«A Cultura da Argumentação, Tradição e Modernidade da Razão Argumentativa» de Carlos Alexandre Bellino Sacadura» - Uma Leitura -

sexta-feira, 28 de março de 2014
O livro «A Cultura da Argumentação – Tradição e Modernidade da Razão Argumentativa» de Carlos Alexandre Bellino Sacadura, convida o leitor, através dos seus nove capítulos, enformados em duas partes, a conhecer, a encontrar e a participar dos fundamentos históricos que de certa forma deram perenidade às teorias da racionalidade argumentativa.

Bem, antes de continuar, eu gostaria de esclarecer o leitor de que a leitura que fiz e o que percebi deste laborioso, meticuloso e profundo estudo histórico e filosófico de Carlos Alexandre Bellino Sacadura – a minha leitura interpretativa, aqui muito “naif” e resumida – é de alguém que não é da área. A minha leitura, dizia, vai para a generalidade da comunidade de leitores em que me incluo e não, longe de mim! Não se dirige a leitores especializado em Filosofia. Logo, as minhas desculpas a algum especialista que eventualmente venha a ler este texto.

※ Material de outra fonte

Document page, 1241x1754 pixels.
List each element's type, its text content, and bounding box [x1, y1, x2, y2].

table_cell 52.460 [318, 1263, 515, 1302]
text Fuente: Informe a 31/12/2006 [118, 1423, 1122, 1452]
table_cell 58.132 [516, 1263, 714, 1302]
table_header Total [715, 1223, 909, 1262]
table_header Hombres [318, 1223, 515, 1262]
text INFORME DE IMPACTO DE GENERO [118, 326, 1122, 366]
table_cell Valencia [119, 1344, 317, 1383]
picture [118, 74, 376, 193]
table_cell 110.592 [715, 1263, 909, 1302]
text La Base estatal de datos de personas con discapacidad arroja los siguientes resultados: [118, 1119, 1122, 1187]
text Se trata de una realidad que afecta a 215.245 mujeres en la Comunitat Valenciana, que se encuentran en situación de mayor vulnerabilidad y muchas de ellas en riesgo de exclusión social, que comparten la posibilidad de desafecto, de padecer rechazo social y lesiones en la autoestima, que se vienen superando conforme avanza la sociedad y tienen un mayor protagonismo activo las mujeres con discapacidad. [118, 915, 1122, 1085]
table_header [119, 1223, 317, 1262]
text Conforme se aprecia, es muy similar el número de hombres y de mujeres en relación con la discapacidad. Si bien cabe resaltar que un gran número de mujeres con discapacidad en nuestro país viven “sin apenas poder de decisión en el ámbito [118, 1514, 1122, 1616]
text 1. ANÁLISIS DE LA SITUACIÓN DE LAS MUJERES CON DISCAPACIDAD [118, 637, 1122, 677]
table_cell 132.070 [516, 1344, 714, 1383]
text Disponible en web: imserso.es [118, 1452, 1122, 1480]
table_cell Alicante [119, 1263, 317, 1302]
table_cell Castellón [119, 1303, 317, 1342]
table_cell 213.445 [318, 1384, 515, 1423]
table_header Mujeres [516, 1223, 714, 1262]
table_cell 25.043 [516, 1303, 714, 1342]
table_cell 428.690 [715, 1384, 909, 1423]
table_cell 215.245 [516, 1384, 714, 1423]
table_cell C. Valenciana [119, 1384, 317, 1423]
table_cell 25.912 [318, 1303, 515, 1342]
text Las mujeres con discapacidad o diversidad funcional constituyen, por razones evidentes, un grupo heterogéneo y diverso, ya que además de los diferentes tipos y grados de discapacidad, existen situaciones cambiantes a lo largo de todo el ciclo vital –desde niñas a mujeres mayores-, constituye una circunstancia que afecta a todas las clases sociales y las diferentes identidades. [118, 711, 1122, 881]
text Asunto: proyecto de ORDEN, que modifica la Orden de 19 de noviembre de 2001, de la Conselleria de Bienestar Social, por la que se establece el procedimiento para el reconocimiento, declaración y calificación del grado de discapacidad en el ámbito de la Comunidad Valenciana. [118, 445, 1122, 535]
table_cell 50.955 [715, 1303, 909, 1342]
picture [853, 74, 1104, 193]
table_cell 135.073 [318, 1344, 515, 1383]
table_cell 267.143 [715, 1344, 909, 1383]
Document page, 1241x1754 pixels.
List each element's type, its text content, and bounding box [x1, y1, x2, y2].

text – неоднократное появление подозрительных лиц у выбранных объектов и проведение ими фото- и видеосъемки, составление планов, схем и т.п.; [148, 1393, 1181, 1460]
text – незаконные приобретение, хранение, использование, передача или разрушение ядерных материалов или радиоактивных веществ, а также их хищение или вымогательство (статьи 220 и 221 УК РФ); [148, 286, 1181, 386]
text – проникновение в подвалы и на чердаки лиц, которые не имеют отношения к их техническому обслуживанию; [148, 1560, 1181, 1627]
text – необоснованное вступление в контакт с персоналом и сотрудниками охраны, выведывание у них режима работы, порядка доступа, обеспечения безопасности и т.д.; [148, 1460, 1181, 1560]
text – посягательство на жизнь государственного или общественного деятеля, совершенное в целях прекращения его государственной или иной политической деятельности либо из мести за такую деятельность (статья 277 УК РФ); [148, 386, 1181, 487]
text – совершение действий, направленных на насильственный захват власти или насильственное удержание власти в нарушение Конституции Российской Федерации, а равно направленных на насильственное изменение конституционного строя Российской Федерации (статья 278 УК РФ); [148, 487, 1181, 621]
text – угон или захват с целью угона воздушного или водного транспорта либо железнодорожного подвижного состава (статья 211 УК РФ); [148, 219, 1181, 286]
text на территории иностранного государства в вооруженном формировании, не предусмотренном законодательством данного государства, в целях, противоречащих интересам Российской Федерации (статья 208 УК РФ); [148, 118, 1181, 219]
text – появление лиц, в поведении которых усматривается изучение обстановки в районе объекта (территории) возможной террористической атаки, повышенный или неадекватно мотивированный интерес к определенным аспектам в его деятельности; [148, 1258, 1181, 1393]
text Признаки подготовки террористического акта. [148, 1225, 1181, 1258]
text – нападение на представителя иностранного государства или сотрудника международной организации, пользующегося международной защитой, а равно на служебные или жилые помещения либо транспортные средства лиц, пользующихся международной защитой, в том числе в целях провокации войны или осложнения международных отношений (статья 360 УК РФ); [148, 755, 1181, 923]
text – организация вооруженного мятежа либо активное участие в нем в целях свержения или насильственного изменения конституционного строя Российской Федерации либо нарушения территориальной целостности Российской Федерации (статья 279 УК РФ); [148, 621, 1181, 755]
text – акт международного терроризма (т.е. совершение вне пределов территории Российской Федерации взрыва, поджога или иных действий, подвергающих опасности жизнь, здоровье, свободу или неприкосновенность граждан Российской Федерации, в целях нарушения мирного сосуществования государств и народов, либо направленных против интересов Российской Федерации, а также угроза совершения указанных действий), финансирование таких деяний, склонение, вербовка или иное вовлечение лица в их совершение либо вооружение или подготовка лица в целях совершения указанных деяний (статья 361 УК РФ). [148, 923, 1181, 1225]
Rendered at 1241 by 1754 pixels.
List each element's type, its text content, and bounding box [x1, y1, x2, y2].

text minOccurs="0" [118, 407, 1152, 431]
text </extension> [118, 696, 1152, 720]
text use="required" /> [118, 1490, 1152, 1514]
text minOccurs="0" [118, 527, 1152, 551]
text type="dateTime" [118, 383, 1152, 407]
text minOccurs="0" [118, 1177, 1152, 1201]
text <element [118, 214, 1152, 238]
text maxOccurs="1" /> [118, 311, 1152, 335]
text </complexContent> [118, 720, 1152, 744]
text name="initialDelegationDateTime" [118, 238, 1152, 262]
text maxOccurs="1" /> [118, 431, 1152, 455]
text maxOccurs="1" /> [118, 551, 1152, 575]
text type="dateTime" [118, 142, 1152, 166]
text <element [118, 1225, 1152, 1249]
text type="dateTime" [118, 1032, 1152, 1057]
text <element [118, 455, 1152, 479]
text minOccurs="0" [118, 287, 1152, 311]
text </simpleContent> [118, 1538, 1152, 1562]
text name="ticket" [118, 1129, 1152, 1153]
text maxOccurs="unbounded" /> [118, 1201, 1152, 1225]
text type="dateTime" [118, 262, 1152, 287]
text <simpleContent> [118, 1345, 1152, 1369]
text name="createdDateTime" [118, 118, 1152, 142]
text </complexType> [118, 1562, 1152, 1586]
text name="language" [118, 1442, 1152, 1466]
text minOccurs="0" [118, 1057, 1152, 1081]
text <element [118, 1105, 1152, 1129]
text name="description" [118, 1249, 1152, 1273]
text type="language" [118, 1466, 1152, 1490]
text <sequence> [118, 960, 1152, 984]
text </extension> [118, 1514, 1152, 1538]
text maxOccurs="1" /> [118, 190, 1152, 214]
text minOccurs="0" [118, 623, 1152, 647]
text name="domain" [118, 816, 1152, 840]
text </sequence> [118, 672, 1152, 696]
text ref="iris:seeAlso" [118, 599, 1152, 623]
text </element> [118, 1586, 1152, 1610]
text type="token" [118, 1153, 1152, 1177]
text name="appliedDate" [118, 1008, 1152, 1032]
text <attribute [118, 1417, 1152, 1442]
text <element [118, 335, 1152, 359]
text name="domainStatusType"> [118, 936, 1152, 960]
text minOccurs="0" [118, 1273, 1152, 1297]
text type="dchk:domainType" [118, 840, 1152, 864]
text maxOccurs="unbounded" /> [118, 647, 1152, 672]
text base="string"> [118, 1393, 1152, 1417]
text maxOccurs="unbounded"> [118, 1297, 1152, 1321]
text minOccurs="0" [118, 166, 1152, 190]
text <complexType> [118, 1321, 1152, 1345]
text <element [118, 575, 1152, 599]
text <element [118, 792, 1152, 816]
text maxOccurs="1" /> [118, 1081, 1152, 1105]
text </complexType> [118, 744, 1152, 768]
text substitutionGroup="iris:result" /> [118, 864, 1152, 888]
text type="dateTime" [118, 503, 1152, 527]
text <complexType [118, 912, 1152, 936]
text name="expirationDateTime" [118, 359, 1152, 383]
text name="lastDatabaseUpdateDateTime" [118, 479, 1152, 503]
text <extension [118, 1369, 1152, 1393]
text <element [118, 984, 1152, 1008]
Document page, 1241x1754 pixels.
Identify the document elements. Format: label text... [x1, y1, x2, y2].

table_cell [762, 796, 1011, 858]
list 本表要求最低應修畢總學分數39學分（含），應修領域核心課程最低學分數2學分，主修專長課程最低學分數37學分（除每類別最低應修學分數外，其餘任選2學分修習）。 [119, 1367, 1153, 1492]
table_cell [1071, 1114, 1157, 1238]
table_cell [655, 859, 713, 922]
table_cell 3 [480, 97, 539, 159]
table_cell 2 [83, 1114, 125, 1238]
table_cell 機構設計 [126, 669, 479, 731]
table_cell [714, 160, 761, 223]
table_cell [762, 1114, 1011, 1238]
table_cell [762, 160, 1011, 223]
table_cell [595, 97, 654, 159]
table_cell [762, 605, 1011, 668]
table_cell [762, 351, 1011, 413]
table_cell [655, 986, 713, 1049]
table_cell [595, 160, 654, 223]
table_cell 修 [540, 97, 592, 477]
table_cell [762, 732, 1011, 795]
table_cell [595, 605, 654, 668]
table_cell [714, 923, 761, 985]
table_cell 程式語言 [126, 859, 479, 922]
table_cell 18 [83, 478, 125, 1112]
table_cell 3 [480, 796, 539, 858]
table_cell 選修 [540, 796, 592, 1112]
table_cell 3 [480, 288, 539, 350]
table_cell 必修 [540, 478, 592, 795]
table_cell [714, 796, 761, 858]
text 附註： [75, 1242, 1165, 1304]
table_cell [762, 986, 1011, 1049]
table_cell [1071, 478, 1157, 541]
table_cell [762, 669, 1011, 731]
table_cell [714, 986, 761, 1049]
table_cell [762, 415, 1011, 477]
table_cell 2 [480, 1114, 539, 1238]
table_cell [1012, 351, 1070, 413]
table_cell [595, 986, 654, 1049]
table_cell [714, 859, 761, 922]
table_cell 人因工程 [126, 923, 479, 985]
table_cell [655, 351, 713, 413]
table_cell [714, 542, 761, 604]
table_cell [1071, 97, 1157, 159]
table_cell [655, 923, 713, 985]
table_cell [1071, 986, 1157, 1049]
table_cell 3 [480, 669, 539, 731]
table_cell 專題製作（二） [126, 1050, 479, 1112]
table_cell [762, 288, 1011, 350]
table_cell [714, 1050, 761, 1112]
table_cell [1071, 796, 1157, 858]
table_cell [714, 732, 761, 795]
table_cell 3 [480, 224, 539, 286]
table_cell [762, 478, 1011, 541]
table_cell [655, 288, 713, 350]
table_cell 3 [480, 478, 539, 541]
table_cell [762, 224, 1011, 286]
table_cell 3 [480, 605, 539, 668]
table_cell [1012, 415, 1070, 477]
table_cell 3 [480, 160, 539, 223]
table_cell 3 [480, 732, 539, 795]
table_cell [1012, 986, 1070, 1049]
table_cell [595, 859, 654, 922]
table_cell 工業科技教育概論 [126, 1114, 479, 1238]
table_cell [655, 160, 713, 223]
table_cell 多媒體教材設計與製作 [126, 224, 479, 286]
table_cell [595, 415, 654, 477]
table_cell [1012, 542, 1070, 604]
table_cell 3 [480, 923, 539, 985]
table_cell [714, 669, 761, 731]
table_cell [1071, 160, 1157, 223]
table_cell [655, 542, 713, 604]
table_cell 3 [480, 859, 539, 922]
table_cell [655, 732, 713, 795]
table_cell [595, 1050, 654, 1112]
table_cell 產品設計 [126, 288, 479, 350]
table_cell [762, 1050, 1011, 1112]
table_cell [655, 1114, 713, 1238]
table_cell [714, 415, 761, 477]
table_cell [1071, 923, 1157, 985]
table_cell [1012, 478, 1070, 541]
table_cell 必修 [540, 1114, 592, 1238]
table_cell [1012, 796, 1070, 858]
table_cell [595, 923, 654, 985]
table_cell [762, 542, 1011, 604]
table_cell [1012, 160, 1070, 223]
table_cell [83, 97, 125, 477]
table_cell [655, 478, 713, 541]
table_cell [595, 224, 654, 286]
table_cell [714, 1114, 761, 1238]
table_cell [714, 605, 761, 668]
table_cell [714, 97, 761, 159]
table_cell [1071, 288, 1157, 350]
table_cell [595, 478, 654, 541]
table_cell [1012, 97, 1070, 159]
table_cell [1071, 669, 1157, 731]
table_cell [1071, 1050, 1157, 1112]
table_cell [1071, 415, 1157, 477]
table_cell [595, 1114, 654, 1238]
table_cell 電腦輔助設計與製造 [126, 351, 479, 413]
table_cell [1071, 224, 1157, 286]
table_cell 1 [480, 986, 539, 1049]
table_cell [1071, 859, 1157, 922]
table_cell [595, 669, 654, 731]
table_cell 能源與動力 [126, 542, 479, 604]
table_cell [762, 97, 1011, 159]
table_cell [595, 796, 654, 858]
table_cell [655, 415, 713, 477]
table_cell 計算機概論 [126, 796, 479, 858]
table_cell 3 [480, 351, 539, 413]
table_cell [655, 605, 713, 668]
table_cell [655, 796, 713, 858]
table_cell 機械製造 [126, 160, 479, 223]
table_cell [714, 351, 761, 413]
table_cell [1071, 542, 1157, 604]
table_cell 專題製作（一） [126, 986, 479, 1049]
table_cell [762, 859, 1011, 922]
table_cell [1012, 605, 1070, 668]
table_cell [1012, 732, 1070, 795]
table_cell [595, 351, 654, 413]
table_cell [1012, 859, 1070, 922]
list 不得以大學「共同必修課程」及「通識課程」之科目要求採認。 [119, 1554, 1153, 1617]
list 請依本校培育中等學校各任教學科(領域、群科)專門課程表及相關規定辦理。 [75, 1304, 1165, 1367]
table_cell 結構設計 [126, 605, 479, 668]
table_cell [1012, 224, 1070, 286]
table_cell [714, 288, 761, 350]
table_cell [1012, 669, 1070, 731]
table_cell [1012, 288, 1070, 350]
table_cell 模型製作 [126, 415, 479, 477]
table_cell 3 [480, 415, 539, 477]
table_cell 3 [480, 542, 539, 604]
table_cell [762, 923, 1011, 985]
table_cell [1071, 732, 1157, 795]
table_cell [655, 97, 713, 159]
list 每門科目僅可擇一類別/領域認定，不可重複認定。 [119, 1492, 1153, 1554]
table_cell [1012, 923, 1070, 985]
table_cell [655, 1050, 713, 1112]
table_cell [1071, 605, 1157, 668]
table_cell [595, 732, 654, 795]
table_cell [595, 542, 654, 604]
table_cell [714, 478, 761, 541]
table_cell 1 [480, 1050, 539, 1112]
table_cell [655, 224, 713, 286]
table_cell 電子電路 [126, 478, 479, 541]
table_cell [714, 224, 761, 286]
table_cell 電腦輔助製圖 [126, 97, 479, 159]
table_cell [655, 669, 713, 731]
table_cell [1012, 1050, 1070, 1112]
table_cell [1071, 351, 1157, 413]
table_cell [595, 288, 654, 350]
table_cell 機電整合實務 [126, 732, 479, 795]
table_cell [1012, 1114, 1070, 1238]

Feito o esclarecimento, debrucemo-nos agora sobre o livro. Através de uma bem conseguida sistematização semântica, isto é, partindo da significação mais simples à mais complexa, o autor explica-nos que discurso racional, ou Discurso e razão, tiveram a sua génese na cultura grega, no chamado “Logos” helénico, com particular enfoque nos estudos levados a cabo por Sócrates, sob forma oral e por Platão sob forma escrita em Diálogos, em que subjaz a oralidade. Diálogos esses em que se apresentavam argumentos sobre matérias com interesse para a “Polis”/Cidade Estado, no caso, Atenas, e em que estes argumentos eram questionados, polemizados, originando-se em novos argumentos.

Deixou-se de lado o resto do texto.